Saved data entries
######

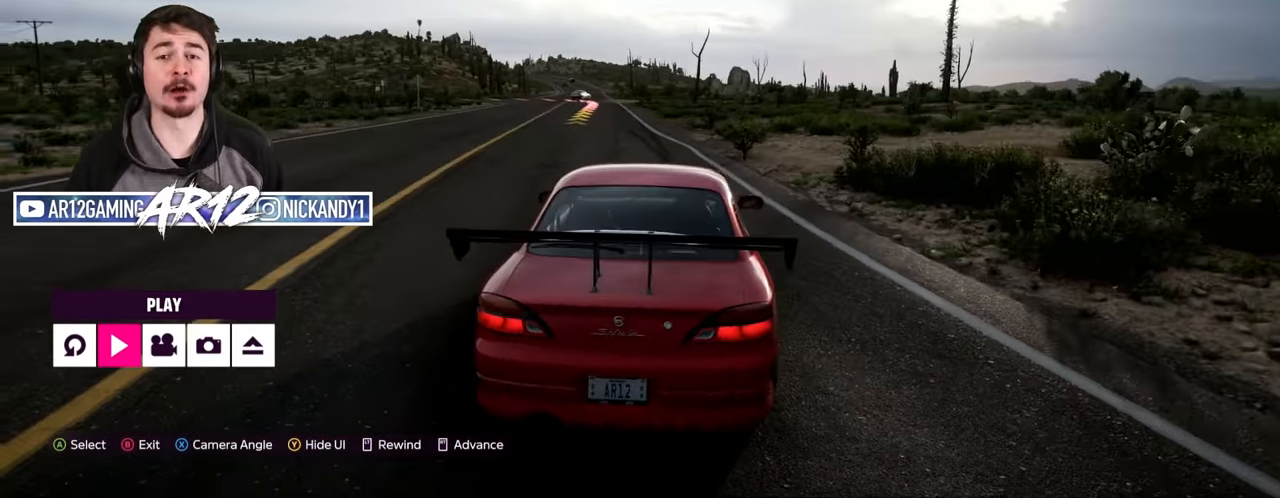
{"buttons": [], "left_stick": "center", "right_stick": "up", "events": []}
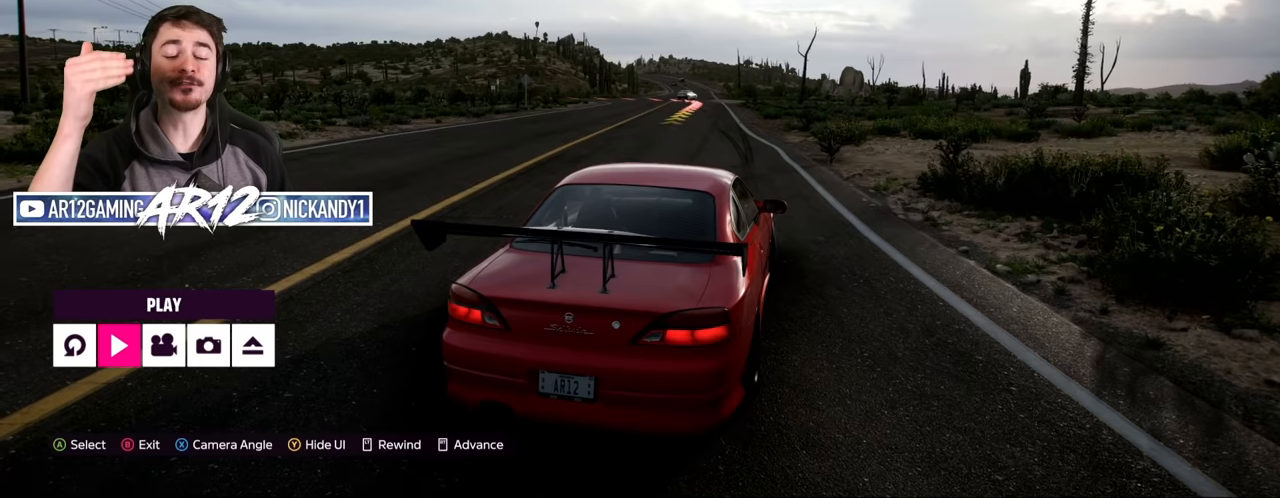
{"buttons": [], "left_stick": "center", "right_stick": "up", "events": []}
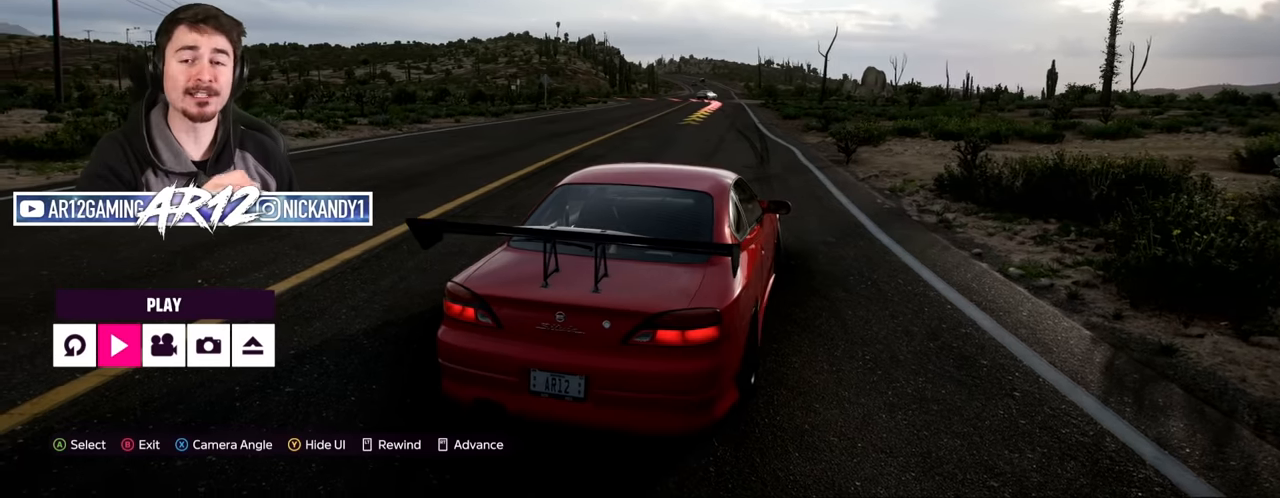
{"buttons": [], "left_stick": "center", "right_stick": "up", "events": []}
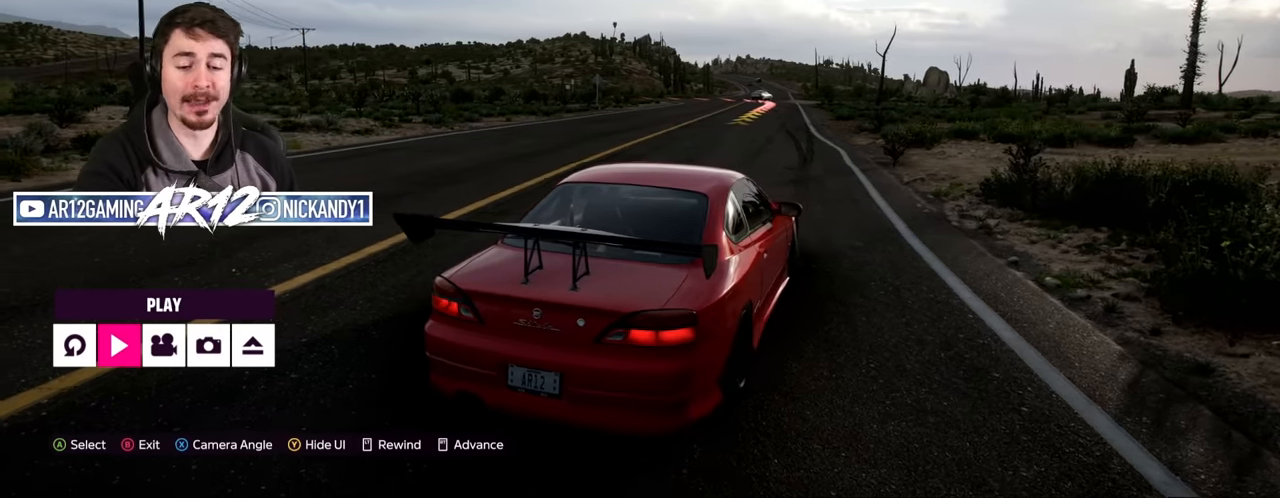
{"buttons": [], "left_stick": "center", "right_stick": "up", "events": []}
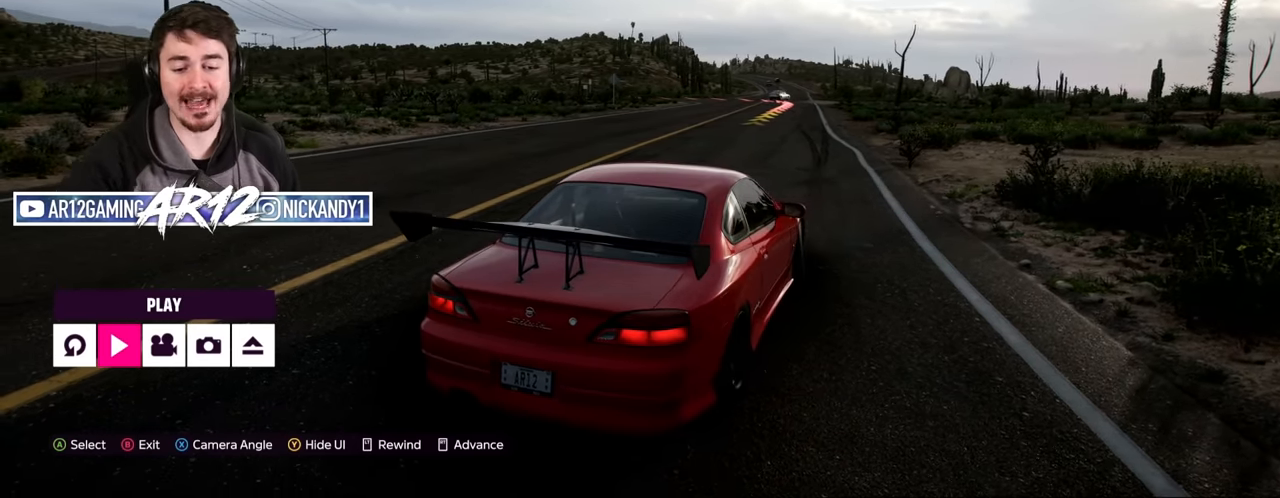
{"buttons": [], "left_stick": "center", "right_stick": "up", "events": []}
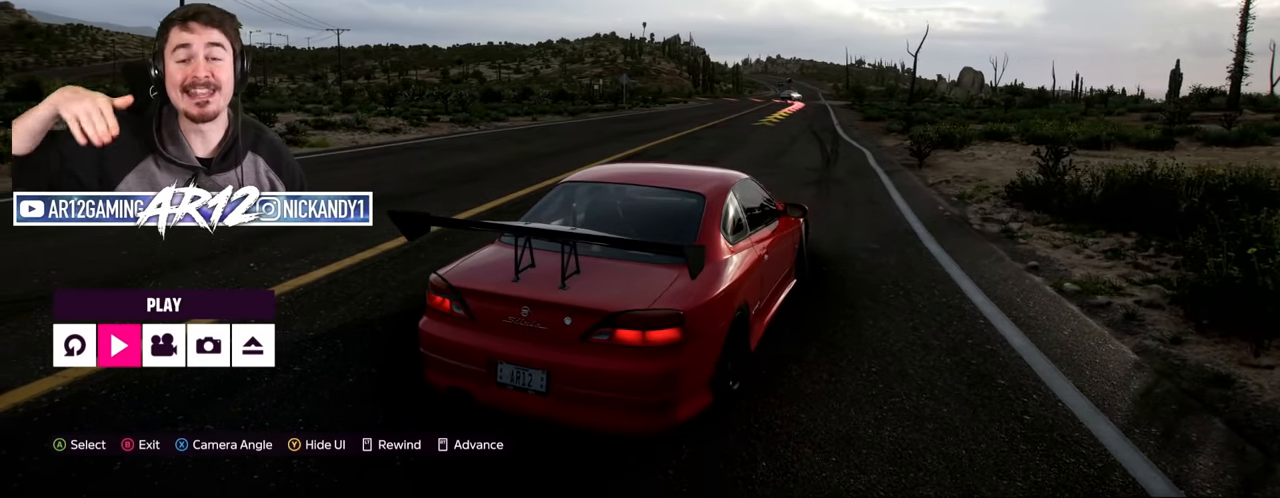
{"buttons": [], "left_stick": "center", "right_stick": "up", "events": []}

######

What to produce
Could you retype every record exactly, leaving the pictures out?

Written response
{"buttons": [], "left_stick": "center", "right_stick": "up", "events": []}
{"buttons": [], "left_stick": "center", "right_stick": "up", "events": []}
{"buttons": [], "left_stick": "center", "right_stick": "up", "events": []}
{"buttons": [], "left_stick": "center", "right_stick": "up", "events": []}
{"buttons": [], "left_stick": "center", "right_stick": "up", "events": []}
{"buttons": [], "left_stick": "center", "right_stick": "up", "events": []}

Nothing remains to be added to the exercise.